El Gobierno y la oposición mayoritaria de Venezuela están a las puertas de iniciar en México su tercer intento en los últimos cuatro años de entablar negociaciones para buscar salidas a la crisis política que vive el país, después de las fracasadas iniciativas de República Dominicana (2017-2018) y Barbados (2019).
A la luz de ello, ninguna de las partes ha manifestado grandes expectativas respecto a la posibilidad de llegar a acuerdos amplios y duraderos. La desconfianza, la falta de reconocimiento mutuo y las posiciones antagónicas difíciles de conciliar, han marcado las relaciones entre el Gobierno y la oposición venezolana.
No parece que en esta ocasión esas condiciones sean diferentes, aunque sí estamos en escenarios un tanto distintos. Las sanciones económicas impuestas al país y las personales contra la élite chavista por parte de EE. UU., Canadá y la Comunidad Europea han hecho mella en el oficialismo, que no ve manera de remontar el aislamiento en que está sumido el país. Mientras, la oposición luce muy golpeada por la represión gubernamental, desgastada por no haber alcanzado el mantra “cese de la usurpación, Gobierno de transición y elecciones libres” y con grandes diferencias en su seno.
Todo esto en medio de un país con una economía paralizada y una población cuya prioridad es ver cómo sobrevive en el día a día y que parece estar dando signos de cansancio ante la dirigencia política, según encuestas que no solo reflejan un rechazo del 80 % a Maduro sino también una creciente desafección hacia partidos de oposición y sus líderes.

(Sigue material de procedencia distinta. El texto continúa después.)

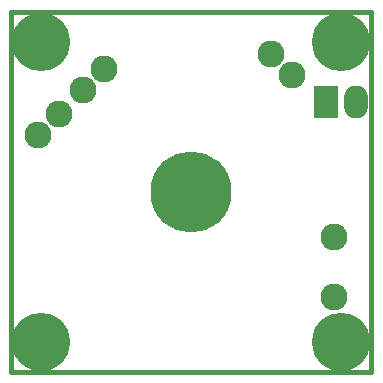
<source format=gts>
G04 (created by PCBNEW-RS274X (2010-05-05 BZR 2356)-stable) date 12/23/10 16:21:38*
G01*
G70*
G90*
%MOIN*%
G04 Gerber Fmt 3.4, Leading zero omitted, Abs format*
%FSLAX34Y34*%
G04 APERTURE LIST*
%ADD10C,0.005000*%
%ADD11C,0.015000*%
%ADD12C,0.090000*%
%ADD13R,0.080000X0.110000*%
%ADD14O,0.080000X0.110000*%
%ADD15C,0.195000*%
%ADD16C,0.270000*%
G04 APERTURE END LIST*
G54D10*
G54D11*
X10000Y-22000D02*
X10000Y-10000D01*
X22000Y-22000D02*
X10000Y-22000D01*
X22000Y-10000D02*
X22000Y-22000D01*
X10000Y-10000D02*
X22000Y-10000D01*
G54D12*
X20750Y-19500D03*
X20750Y-17500D03*
G54D13*
X20500Y-13000D03*
G54D14*
X21500Y-13000D03*
G54D12*
X18646Y-11396D03*
X19354Y-12104D03*
X12396Y-12604D03*
X13104Y-11896D03*
X10896Y-14104D03*
X11604Y-13396D03*
G54D15*
X21000Y-11000D03*
X11000Y-11000D03*
X11000Y-21000D03*
X21000Y-21000D03*
G54D16*
X16000Y-16000D03*
M02*

</source>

Así, no resulta difícil imaginar cuáles serán las aspiraciones máximas que tanto Gobierno como oposición pondrán sobre la mesa. El primero, el fin de las sanciones y, la segunda, la adopción de una ruta de normalización democrática que conduzca a la realización de elecciones presidenciales y a la Asamblea Nacional.
Para Maduro, el fin o la suavización de las sanciones es vital para mostrar mejor desempeño económico de cara a las presidenciales, en condiciones de mayor competitividad con los partidos que lo adversan. Para la oposición, la celebración de comicios lo antes posible puede significar el rápido desalojo del actual inquilino del Palacio de Miraflores, sabedores de la baja popularidad de la que goza.
No conocemos aún el modelo de negociación que se adoptará bajo la mediación de Noruega -el mismo país que facilitó el Acuerdo de Paz con las Farc-, sino uno a través del cual se vayan conviniendo acuerdos parciales o aquel que dice que nada está acordado hasta que todo esté acordado.
En todo caso serán unas negociaciones duras, donde cada concesión al Gobierno en relación a las sanciones tendrá que venir acompañada de medidas concretas en la legalización y devolución a sus militantes de las marcas de los partidos de oposición, el restablecimiento de los derechos políticos de sus dirigentes, la liberación de presos políticos y el regreso de los exiliados, garantías electorales y la configuración de una ruta que lleve a la celebración de elecciones nacionales.
Además de Noruega como mediador y de México como anfitrión, Francia, Rusia, Argentina y Holanda actuarán como facilitadores y supervisores. Sin embargo, será EE. UU. el que tendrá un papel estelar tras bambalinas, toda vez que la llave de las sanciones la tiene Washington y no la oposición venezolana. De modo que Maduro tendrá que tomar en cuenta el peso de la diplomacia de Joe Biden.
Aunque, como anoté al comienzo, las expectativas con estas negociaciones son moderadas, algunos factores como la discreción con que se han llevado a cabo los preparativos, las enseñanzas para todos de los frustrados procesos previos y especialmente los beneficios que para las partes en conflicto acarrearía llegar a eventuales acuerdos, podrían depararnos el ansiado humo blanco. ¿A la tercera es la vencida?
*Txomin Las Heras Leizaola, investigador adscrito al Observatorio de Venezuela de la Universidad del Rosario y presidente de la Asociación Diálogo Ciudadano Colombo Venezolano.